Uma nova vida para as secretas

Encerrado o capítulo de Pereira Gomes, deixemos Timor em paz. É tempo de Costa e Passos falarem das secretas — e para as dignificarem.

O embaixador já não vai ser espião - menos mal. Nada disto é pessoal, é tão só uma questão de bom-senso: se não era uma decisão fácil abrir o baú dos Negócios Estrangeiros e desenterrar a história de uma vitória diplomática, também não fazia sentido as secretas portuguesas serem lideradas por alguém que ficaria sob suspeita. 

Mais até: aquela cadeira e aquelas funções são de tal maneira sensíveis que, para alguém se sentar nela, devia haver mais - bastante mais - do que uma mera audição parlamentar prévia ao empossamento. O mínimo era ter o apoio de dois terços do Parlamento. Imagine o que seria ter Pereira Gomes nas secretas com o singular apoio de meio PS.

Encerrado o capítulo, era bom que aproveitássemos para falar das secretas. Era uma bela oportunidade, não apenas porque a escolha do seu líder vai ter que voltar ao princípio, mas porque os tempos desafiam a segurança do Ocidente e chegou a hora de olharmos para elas como essenciais a um verdadeiro Estado de Direito.

Sendo justo, António Costa e Passos Coelho já deram os primeiros passos. Desta vez, por excepção, os dois conseguiram conversar sobre quem deve estar no topo da estrutura. E, antes, PS e PSD até negociaram um projecto sobre o acesso delas aos chamados “metadados”, uma possibilidade que na Europa praticamente só está vedada aos nossos serviços de informação.

Aproveitando as conversas que se vão reabrir, Costa e Passos podiam acertar mais dois pontos. O primeiro é o Conselho de Fiscalização - porque ontem o PS chumbou o nome de Teresa Morais, sem uma explicação válida que não passasse pelo facto de esta ser dirigente do PSD; e porque ninguém sabe se fiscaliza alguma coisa. O segundo é da própria estrutura dos nossos serviços de informação, que há anos, muitos anos, sabemos estar desactualizado, até descredibilizado e seguramente sem os meios adequados para tão importante missão.

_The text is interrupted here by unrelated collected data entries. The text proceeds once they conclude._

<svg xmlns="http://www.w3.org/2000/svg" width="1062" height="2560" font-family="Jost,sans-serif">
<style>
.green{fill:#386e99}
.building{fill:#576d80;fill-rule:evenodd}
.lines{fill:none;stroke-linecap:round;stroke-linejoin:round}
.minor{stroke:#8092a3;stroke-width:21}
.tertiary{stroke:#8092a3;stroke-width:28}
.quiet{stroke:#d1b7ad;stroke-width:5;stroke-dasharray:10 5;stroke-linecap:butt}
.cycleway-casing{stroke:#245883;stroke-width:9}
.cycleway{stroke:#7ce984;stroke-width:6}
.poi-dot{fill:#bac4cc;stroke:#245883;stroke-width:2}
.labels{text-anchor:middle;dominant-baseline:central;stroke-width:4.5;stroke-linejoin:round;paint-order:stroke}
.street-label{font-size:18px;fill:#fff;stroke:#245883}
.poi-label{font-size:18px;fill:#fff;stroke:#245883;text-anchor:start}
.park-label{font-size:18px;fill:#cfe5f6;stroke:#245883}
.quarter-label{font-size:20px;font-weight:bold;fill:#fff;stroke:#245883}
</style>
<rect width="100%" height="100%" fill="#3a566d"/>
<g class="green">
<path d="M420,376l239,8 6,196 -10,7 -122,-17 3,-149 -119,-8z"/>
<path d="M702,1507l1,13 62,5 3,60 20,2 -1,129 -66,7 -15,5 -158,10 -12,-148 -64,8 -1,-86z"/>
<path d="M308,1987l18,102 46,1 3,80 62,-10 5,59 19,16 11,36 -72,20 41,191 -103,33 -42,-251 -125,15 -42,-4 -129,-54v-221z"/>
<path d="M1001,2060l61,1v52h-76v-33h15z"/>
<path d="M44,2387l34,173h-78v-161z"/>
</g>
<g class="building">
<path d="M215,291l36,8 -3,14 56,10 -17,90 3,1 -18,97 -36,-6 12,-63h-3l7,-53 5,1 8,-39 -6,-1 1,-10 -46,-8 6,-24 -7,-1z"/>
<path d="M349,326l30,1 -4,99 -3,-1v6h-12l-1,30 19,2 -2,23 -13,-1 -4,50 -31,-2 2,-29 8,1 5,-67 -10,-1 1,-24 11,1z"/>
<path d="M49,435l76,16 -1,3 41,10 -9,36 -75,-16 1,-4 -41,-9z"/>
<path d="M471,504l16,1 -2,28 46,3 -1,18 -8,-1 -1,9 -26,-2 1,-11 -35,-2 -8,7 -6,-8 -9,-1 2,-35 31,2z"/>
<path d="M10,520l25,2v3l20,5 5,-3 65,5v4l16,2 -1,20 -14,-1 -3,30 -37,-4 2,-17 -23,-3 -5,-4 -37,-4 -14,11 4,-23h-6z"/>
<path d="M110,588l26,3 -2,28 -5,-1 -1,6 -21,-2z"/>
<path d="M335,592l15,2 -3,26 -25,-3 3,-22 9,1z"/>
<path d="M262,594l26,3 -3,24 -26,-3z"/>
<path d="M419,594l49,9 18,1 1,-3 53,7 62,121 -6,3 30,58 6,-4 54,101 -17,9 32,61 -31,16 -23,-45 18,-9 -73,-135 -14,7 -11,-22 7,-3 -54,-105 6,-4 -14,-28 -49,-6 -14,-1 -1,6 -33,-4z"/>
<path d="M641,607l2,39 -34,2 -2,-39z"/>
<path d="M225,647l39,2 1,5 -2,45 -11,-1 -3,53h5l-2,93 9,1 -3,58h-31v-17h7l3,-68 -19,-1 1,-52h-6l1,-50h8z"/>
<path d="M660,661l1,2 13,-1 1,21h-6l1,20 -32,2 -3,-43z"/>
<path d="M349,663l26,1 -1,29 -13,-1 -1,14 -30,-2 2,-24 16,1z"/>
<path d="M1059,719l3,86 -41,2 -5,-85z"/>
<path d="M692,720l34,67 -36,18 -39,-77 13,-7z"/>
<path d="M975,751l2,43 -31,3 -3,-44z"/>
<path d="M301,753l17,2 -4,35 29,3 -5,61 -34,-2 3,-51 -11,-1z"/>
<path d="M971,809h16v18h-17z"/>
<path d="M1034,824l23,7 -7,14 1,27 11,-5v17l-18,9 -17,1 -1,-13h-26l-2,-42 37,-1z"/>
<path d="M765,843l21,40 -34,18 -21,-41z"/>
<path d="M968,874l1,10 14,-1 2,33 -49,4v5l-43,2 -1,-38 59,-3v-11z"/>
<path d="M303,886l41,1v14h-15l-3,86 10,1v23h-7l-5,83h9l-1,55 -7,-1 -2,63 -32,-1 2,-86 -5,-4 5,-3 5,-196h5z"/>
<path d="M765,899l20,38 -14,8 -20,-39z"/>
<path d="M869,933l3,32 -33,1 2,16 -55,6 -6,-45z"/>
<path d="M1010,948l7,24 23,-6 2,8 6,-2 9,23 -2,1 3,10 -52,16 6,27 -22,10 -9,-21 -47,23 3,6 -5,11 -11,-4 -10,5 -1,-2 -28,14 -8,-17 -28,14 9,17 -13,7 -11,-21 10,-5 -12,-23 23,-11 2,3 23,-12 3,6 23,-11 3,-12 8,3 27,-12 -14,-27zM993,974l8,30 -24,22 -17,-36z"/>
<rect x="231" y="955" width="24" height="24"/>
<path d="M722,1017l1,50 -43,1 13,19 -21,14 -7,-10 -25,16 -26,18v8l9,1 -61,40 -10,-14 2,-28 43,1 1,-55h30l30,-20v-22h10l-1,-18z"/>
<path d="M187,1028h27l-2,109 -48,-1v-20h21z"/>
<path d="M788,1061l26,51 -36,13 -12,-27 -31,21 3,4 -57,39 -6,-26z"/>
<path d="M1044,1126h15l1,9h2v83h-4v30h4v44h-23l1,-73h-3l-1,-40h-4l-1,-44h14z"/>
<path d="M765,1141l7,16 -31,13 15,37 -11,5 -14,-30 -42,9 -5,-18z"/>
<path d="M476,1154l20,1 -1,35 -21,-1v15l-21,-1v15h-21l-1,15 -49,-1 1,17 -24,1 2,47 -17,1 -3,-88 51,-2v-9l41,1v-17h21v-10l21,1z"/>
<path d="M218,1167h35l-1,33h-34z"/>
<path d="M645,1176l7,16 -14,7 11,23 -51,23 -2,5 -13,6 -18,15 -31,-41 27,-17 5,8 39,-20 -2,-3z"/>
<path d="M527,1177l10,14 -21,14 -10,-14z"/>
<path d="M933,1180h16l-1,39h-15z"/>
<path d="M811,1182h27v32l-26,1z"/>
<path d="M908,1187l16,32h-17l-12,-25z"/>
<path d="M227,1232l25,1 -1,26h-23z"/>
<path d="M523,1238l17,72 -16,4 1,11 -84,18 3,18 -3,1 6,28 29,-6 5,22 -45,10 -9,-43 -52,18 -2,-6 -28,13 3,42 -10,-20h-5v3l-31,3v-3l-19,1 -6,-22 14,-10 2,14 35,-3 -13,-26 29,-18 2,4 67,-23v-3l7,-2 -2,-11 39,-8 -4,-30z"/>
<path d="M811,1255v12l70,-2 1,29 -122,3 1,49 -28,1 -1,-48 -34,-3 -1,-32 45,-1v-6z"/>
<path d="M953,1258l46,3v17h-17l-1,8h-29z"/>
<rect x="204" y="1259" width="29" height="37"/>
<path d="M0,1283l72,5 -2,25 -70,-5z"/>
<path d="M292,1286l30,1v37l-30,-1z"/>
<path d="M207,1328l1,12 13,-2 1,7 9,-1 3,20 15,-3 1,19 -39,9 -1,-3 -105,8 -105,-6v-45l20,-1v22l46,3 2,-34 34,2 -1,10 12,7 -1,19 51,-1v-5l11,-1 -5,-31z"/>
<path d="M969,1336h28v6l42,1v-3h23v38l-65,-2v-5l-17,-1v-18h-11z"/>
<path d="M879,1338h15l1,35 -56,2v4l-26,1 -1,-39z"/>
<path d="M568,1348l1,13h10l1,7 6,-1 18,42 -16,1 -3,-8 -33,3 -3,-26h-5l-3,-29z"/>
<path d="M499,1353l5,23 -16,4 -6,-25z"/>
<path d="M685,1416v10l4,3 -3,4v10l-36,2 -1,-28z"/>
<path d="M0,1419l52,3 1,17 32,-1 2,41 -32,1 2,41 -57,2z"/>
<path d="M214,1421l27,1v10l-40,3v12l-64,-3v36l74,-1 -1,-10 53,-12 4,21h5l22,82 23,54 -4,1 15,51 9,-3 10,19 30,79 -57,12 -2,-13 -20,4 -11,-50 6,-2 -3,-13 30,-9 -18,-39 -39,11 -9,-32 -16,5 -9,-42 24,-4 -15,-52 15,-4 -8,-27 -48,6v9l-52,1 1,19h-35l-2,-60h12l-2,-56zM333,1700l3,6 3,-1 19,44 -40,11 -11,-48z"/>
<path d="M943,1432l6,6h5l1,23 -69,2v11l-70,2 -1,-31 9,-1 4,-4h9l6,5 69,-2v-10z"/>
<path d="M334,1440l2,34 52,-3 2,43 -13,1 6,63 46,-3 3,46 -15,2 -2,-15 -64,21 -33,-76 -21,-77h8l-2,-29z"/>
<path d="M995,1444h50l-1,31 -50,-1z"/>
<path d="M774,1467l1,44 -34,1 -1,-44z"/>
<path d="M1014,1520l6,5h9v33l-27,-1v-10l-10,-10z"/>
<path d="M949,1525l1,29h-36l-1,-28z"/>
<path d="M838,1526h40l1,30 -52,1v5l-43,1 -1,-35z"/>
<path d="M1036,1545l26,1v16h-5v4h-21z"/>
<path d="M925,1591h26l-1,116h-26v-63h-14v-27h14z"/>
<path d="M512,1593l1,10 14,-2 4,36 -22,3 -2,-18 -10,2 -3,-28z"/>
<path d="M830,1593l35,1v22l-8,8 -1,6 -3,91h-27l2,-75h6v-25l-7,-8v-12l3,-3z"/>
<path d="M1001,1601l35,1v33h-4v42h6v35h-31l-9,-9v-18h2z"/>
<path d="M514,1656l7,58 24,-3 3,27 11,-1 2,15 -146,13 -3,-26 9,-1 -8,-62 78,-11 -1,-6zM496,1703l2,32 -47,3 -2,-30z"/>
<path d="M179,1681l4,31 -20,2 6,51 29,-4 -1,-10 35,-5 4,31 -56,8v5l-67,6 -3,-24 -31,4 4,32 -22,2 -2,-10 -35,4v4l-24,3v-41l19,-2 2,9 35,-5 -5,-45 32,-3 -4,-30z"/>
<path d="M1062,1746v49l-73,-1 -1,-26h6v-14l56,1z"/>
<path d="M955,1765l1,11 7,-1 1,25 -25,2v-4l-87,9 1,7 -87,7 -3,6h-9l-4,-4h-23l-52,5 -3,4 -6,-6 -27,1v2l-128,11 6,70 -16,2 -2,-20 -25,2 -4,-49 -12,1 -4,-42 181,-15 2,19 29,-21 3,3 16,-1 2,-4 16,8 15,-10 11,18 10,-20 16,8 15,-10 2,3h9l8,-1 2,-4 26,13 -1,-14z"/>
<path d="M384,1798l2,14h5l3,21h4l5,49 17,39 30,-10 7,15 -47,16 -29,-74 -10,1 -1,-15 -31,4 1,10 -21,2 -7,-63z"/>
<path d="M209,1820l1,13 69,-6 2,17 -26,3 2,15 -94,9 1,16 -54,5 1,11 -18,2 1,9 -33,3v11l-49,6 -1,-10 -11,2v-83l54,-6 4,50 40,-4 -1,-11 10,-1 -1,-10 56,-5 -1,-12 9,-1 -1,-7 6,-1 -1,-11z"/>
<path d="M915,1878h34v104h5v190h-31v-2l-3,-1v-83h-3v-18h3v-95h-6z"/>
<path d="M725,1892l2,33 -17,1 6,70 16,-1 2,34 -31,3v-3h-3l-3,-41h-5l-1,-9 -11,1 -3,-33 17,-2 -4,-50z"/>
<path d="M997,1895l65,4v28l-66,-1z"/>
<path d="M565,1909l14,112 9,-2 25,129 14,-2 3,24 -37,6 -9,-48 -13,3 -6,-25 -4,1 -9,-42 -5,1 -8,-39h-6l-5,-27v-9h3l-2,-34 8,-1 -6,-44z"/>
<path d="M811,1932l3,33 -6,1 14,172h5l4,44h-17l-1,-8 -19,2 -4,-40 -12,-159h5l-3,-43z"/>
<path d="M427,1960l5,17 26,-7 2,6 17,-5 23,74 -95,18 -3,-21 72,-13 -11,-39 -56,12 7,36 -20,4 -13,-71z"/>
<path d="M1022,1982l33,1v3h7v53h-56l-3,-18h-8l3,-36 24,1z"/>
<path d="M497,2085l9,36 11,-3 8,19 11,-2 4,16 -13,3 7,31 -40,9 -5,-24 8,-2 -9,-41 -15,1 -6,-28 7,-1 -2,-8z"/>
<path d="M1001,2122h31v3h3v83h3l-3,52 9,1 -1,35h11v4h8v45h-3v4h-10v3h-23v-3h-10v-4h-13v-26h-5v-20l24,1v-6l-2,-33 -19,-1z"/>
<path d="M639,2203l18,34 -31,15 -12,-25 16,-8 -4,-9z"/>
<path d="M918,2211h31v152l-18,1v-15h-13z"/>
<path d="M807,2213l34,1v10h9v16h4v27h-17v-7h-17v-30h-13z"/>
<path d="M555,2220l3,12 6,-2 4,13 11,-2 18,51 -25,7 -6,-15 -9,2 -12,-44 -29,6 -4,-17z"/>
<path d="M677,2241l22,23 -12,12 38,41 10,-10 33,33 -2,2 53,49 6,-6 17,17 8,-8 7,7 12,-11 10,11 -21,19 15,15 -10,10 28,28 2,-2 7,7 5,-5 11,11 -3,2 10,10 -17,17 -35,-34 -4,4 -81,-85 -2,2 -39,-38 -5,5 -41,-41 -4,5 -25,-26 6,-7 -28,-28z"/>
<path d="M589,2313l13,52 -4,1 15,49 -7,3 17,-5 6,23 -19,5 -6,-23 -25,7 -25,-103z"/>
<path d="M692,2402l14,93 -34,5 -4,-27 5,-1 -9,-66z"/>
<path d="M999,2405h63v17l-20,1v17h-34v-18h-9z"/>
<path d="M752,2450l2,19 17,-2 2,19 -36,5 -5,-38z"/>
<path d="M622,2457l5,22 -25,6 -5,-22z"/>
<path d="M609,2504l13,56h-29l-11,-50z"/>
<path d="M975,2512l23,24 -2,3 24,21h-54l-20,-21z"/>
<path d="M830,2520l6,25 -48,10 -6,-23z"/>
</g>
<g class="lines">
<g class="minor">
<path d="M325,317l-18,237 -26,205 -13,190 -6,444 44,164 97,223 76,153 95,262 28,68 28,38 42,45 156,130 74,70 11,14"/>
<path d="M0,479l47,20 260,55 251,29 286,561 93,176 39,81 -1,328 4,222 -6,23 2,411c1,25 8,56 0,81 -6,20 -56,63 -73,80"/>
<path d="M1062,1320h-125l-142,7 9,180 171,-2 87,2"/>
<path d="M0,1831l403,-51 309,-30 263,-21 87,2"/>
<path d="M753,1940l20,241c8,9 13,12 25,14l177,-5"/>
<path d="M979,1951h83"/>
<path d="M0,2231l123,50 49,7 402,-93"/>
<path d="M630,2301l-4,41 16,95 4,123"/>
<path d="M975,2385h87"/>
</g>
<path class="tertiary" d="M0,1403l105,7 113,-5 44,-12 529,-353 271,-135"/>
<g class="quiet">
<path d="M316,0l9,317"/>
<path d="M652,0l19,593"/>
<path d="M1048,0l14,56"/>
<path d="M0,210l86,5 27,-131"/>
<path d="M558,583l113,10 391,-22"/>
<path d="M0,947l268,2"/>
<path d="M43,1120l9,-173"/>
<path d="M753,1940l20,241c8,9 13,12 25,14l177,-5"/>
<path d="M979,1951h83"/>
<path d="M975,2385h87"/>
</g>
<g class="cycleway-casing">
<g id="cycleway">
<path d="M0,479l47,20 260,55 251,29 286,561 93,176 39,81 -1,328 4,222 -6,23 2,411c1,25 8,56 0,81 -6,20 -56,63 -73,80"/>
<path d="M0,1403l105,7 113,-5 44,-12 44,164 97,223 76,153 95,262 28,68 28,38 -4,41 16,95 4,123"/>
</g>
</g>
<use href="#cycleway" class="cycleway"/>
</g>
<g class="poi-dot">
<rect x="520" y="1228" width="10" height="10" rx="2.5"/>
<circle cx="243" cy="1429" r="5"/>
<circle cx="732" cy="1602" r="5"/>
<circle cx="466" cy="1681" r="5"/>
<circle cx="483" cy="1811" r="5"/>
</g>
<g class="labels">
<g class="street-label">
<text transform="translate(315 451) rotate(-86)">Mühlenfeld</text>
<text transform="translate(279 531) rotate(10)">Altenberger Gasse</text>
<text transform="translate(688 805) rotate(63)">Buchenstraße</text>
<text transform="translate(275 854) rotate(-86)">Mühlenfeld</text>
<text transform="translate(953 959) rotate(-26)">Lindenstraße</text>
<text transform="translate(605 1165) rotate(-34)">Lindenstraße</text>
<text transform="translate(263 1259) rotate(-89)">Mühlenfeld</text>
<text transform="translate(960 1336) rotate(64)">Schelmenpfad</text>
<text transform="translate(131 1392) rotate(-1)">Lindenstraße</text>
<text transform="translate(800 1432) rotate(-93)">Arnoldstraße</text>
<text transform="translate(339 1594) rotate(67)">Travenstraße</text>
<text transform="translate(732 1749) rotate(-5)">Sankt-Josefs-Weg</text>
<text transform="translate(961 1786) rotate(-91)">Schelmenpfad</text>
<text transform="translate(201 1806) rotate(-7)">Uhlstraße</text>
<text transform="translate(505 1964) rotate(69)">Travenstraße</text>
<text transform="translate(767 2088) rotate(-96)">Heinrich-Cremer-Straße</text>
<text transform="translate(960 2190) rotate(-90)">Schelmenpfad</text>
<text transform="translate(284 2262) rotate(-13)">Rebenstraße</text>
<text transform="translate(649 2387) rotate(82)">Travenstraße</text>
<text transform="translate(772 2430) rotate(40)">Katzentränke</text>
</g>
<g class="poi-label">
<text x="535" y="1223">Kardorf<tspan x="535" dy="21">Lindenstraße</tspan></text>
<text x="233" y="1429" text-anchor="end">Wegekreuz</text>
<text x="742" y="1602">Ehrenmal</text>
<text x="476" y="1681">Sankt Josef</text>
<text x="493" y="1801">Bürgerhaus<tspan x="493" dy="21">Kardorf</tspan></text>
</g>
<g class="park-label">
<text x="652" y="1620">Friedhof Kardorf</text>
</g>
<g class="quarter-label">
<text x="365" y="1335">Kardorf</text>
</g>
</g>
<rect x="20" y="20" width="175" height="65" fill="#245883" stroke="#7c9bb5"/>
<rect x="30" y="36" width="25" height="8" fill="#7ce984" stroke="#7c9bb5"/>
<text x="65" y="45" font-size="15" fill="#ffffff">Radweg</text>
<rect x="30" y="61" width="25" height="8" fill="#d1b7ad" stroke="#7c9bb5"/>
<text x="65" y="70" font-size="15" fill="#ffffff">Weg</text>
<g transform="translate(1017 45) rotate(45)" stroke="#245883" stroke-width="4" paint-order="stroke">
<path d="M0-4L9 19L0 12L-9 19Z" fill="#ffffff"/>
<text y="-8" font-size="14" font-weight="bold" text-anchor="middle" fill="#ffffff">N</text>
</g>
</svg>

Sim, nós sabemos que o tema é sensível e que ninguém até agora conseguiu sair do trauma que temos com as nossas secretas (raio da PIDE, até isto nos fez). Mas tendo em conta o que tem acontecido Europa fora, tendo em conta que a Europa finalmente despertou para a necessidade de discutir a sua própria segurança, talvez fosse a altura de também falarmos disto cá dentro - e depois ver, em sequência, quem é que, de entre nós, tem o perfil para se sentar naquela cadeira para nos defender.